As I said in radio remarks on Fox Sports: "You are listening to a legend tell you she is stepping down." The story I quickly wrote for InsideTennessee can be read here: Pat Summitt steps down as coach.
It stated: "The date of April 18, 2012, will go down as a momentous one in Lady Vols history because Summitt, the likes of which the game will never see again - a coach who started her career at the age of 22 while teaching classes at Tennessee and working on her master's degree - made official what had been anticipated."
Summitt changed the game. Under her stewardship, television became a major partner, attendance increased, and coaches' salaries skied into six and seven figures. And yet the more famous she and her program became, the more grounded she stayed.
Reporters had her cell and home phone numbers - and she answered them or called back as soon as she could. She opened practice and handled media interviews after each session, even doing separate stand-ups so the three local television stations would have their own one-on-one interviews.
If radio showed up, she did another interview. Then, she talked to the print and Internet media. She especially enjoyed the student reporters from the campus newspaper. They often were somewhat in awe standing next to her and would stammer out a question. She would smile, compliment the question and answer in full.
Summitt never dodged a question, but she never took the bait, either. She refused to engage in a dogfight, as it were. That extended to how Summitt recruited. She didn't cheat, and she didn't run down other programs or coaches, even though she knew it was being done to her.
Notre Dame Coach Muffet McGraw correctly noted at the 2014 Women's Final Four that a certain level of civility in the game exited with Summitt: "I think all women's coaches really respect her and looked up to her, because they knew when she spoke, it was about what was good for the women's game. She role-modeled how to be gracious in victory, as well as defeat. She was such a classy coach and, unfortunately, the game and sportsmanship lost a lot when we lost her."
The 2015 women's championship game, a rematch of UConn vs. Notre Dame, was one of the least-watched on ESPN in the last 20 years. The return of Tennessee to the Final Four - the Lady Vols' last appearance was in 2008, marking Summitt's eighth and final national title - would help considerably. Tennessee has a national following, and the orange-and-white flock to the Final Four.
Tennessee Coach Holly Warlick has vowed to continue Summitt's legacy and that extends to recruiting. So far, so good. Warlick and her staff have recruited well and are poised for championship runs with the returning players and recruits due to arrive.

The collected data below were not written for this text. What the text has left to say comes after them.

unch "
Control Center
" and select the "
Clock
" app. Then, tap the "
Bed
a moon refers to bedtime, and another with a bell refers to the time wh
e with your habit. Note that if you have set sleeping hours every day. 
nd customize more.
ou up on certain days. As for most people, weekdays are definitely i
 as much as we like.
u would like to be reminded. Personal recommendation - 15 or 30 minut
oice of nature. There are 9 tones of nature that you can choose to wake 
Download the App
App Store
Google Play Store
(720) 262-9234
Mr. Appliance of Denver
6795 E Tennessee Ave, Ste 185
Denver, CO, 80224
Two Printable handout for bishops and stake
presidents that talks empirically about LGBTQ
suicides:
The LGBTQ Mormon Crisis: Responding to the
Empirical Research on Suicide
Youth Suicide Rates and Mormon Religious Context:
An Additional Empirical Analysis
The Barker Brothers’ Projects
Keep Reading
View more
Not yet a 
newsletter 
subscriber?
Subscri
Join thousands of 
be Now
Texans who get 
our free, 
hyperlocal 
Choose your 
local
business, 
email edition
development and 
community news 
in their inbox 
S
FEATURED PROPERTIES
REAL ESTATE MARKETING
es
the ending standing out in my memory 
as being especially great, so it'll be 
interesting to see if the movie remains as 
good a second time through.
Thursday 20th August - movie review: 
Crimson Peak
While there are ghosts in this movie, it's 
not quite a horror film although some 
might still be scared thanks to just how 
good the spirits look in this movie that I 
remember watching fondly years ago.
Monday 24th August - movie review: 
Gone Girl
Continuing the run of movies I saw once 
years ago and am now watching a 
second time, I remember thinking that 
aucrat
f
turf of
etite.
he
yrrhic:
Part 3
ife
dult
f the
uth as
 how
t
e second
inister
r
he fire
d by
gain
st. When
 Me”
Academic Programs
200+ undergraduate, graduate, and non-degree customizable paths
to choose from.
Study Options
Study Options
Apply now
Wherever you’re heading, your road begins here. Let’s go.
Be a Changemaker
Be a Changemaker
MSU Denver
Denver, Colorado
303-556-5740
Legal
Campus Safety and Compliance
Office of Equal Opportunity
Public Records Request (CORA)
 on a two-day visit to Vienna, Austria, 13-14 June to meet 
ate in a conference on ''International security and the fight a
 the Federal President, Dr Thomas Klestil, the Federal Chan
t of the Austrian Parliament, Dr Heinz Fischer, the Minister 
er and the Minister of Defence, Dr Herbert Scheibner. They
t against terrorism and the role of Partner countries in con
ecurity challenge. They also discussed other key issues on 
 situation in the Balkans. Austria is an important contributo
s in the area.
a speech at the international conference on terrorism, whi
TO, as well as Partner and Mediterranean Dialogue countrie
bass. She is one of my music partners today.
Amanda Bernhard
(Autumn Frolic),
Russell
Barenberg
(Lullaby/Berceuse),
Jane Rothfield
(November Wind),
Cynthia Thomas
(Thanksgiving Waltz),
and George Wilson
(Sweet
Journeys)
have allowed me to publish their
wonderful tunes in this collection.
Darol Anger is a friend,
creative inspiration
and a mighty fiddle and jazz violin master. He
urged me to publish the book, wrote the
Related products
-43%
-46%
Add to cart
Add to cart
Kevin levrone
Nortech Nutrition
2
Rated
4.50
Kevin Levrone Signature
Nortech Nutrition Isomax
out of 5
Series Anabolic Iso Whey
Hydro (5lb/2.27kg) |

Summitt's legacy class of Cierra Burdick, Isabelle Harrison and Ariel Massengale, all were drafted this week into the WNBA. They were freshmen during Summitt's final season and are the last three to play for the iconic coach.
Harrison went to Phoenix as the final pick of the first round and would have gone much higher if not for a knee injury. Los Angeles selected Burdick as the second pick in the second round, and Atlanta took Massengale in the third round.
It was an appropriate ending for the trio, and I tweeted: "Developed, drafted and graduated."
The game misses Summitt. And it always will. The greatest legacy would be for all coaches to follow Summitt's example and do things the right way.